A diferencia de los efectos de la irrupción de los supermercados, la economía del desarrollo de los descuentos bancarios está mucho menos estudiada. Sus efectos se presumen que son competitivos y que se deberían traducir en precios finales a los consumidores más bajos. Pero aparecen dudas sobre los verdaderos efectos de estos descuentos y al hecho de que (a diferencia del caso de la irrupción de los supermercados) los gastos masivos en publicidad son costos que tienen que trasladarse al precio que finalmente va a pagar la demanda. Que no haya evidencia contundente para el caso argentino significa simplemente que la misma todavía no está disponible. No significa que es algo malo y, desde el punto de vista de la defensa de la competencia regular o cercenar este proceso es contraproducente.

Frente a estos cambios estructurales, este primer congelamiento de precios formal o explícito del siglo 21 en la Argentina empezó por donde uno hubiera esperado. Los supermercados son el centro neural de un proceso en donde el gobierno los tiene como aliados en sus objetivos de implementar el control de precios, simplificando terriblemente los costos administrativos. Lo que es más difícil de explicar es el último anuncio de unificación de medios de pagos electrónicos con la supuesta tarjeta del Banco Nación, aún cuando sea una buena noticia para la alianza entre el gobierno y los supermercados. Dejando de lado algo no menor (y de carácter legal), que es el cercenamiento directo de la competencia en el mercado de servicios financieros, este anuncio genera dos reflexiones. La primera es que la capacidad de oferta del Banco Nación es limitada en el corto plazo (a menos que el gobierno esté pensando en esto como la sala de pre-embarque a un viaje hacia la nacionalización de los depósitos bancarios) y que se requieren precisiones de cómo esto va a operar. La segunda, es que cuesta creer que los consumidores van a salir ganando. Más bien todo luce como otra vuelta de más caja estatal y poder económico, que tal vez servirá para disciplinar mejor a los supermercados (ahora no les van a pagar las tarjetas y los bancos sino una caja del gobierno) o para eliminar la publicidad de los diarios, pero que no tiene nada que ver con la eficiencia, los costos y precios más bajos y mucho menos con la inflación.

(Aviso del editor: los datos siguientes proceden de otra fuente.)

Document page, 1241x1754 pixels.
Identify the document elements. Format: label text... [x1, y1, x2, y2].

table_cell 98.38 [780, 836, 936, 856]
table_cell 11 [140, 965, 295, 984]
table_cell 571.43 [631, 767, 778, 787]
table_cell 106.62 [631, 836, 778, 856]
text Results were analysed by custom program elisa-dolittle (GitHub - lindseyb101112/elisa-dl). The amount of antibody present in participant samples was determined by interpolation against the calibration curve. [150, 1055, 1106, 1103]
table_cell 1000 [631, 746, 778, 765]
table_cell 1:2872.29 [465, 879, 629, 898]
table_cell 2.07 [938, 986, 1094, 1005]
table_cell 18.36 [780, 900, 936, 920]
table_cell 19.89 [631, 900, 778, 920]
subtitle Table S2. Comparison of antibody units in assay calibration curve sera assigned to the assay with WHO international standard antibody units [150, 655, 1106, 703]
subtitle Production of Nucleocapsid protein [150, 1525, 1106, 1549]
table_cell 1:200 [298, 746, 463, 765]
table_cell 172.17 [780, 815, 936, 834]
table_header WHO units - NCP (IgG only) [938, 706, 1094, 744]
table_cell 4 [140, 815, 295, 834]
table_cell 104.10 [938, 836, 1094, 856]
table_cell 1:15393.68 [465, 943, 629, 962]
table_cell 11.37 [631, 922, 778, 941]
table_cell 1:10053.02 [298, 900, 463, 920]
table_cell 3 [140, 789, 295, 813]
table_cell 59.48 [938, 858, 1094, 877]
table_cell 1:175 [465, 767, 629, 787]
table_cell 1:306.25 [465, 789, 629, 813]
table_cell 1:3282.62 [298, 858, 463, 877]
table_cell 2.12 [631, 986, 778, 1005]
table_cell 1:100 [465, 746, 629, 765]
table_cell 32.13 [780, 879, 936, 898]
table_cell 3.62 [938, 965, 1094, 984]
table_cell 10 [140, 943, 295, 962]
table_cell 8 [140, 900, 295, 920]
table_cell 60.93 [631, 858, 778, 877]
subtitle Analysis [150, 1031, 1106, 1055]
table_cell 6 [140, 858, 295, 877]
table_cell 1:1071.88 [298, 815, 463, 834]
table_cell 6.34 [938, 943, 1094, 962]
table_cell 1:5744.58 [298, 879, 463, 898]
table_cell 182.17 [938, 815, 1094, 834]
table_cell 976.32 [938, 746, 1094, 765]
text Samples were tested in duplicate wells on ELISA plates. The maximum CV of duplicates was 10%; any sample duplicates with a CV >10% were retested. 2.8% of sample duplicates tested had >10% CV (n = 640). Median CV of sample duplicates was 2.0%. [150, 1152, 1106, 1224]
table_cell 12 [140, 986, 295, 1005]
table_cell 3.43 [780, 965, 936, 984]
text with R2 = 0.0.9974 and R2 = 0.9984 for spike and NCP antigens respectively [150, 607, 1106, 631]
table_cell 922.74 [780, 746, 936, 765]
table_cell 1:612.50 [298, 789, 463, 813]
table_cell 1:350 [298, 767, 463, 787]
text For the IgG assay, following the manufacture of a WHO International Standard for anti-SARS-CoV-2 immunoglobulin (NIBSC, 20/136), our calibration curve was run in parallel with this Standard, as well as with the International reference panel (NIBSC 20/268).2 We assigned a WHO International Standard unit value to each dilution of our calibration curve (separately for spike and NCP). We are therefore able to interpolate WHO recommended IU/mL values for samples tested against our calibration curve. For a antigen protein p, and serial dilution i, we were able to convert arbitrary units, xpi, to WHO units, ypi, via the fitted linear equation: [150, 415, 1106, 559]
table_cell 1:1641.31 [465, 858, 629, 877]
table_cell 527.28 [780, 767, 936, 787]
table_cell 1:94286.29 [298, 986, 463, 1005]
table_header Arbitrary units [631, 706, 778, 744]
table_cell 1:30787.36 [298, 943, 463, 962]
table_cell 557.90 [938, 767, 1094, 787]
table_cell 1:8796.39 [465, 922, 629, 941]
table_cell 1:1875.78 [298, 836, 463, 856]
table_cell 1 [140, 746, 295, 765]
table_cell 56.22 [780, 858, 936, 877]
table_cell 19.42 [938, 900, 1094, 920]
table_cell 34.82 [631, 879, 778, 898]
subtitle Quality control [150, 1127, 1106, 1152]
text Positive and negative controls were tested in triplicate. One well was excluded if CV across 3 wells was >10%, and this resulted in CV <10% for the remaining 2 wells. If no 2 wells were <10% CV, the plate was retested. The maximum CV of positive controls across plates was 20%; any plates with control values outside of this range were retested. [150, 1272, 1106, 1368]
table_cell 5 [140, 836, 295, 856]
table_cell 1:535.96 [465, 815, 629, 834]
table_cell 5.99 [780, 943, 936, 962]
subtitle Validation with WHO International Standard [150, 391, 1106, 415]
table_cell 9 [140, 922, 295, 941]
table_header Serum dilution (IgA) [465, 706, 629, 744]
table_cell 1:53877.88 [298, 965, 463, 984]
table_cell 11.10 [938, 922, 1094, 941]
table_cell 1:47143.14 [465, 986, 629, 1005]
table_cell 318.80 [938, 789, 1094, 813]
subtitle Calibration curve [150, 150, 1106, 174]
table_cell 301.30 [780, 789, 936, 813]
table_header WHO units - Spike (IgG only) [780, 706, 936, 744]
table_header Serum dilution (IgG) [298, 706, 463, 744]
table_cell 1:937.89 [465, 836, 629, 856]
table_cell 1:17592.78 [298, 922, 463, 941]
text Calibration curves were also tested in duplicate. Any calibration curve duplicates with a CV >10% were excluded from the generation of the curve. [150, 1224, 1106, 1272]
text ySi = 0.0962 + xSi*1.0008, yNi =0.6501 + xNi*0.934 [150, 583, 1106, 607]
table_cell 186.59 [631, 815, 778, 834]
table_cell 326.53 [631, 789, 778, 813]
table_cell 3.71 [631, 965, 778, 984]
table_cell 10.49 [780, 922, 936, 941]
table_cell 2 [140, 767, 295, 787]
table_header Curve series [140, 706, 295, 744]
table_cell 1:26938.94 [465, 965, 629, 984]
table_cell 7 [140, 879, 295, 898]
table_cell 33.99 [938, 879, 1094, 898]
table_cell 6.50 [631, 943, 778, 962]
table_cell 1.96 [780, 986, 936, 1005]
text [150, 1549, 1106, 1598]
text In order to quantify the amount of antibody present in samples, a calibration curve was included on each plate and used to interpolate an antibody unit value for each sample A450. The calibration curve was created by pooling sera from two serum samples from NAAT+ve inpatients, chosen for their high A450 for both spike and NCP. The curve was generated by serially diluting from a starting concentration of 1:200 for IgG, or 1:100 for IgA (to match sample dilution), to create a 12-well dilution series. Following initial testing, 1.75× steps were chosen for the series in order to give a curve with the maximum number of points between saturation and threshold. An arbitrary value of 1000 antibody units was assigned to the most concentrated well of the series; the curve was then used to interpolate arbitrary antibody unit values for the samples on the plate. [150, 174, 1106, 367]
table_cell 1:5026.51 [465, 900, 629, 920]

Es que, en el fondo, la trama de esta historia sobre controles de precios y cambio tecnológico se podría acercar peligrosamente a la de los talibanes que de repente tienen a su disposición tecnologías que les permiten hacer muchas cosas nuevas, y mucho daño. Esperemos que ese no sea el caso y que la política económica de la Argentina tenga de una buena vez una conducción que razone con lineamientos fundamentados y modernos, aunque sean innovadores. Para eso la tecnología sí sirve, y mucho.